[[ Data provided, beginning ]]
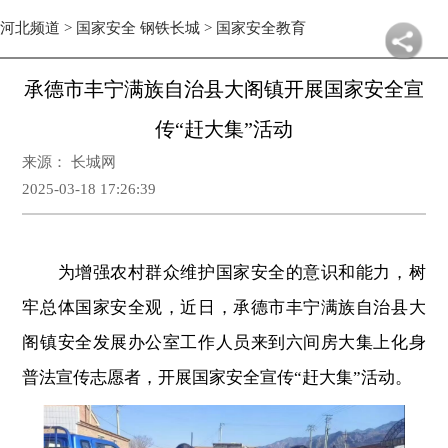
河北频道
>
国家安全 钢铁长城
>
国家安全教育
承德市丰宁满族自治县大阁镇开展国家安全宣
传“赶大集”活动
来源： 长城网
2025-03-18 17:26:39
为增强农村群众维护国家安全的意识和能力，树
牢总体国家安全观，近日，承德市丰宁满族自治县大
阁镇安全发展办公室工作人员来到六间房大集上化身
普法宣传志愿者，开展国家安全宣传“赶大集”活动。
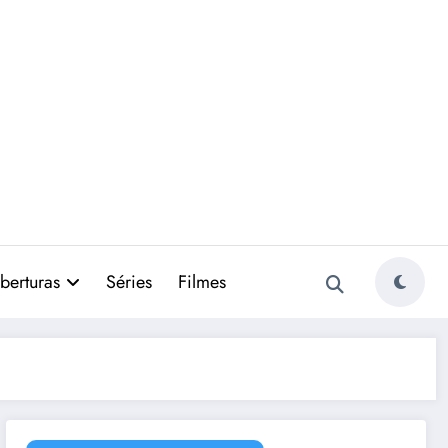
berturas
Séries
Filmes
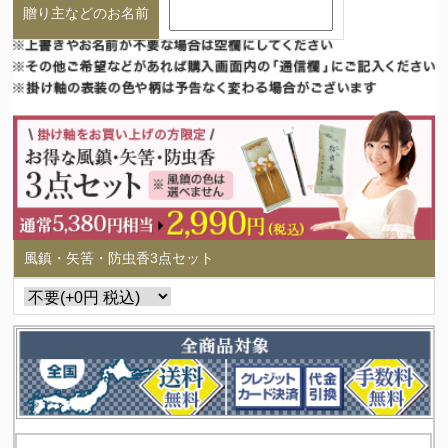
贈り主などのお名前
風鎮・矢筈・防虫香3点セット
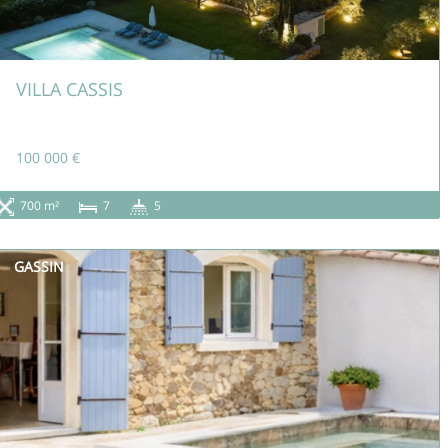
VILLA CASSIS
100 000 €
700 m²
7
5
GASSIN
[[ Data provided, end ]]
[[ Data provided, beginning ]]
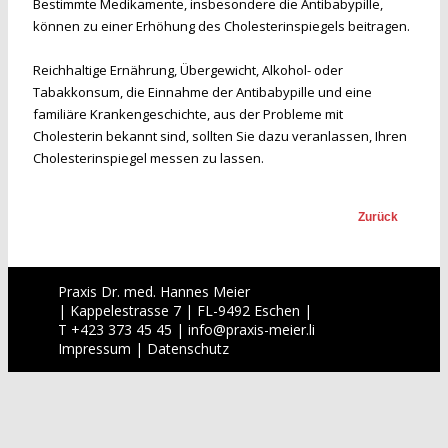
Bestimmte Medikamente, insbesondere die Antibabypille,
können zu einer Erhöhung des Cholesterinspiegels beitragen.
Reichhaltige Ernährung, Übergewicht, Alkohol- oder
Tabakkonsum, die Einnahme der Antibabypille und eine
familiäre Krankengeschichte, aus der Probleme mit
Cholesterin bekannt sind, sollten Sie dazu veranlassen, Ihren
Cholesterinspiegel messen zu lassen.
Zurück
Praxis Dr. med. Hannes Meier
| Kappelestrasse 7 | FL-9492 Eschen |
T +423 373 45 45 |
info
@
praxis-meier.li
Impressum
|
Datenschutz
[[ Data provided, end ]]
### Problem requirements
Extract exactly and only the lines above from the line containing "FL-9492 Eschen |" through the line containing "Datenschutz", both end lines included.

### Response area
| Kappelestrasse 7 | FL-9492 Eschen |
T +423 373 45 45 |
info
@
praxis-meier.li
Impressum
|
Datenschutz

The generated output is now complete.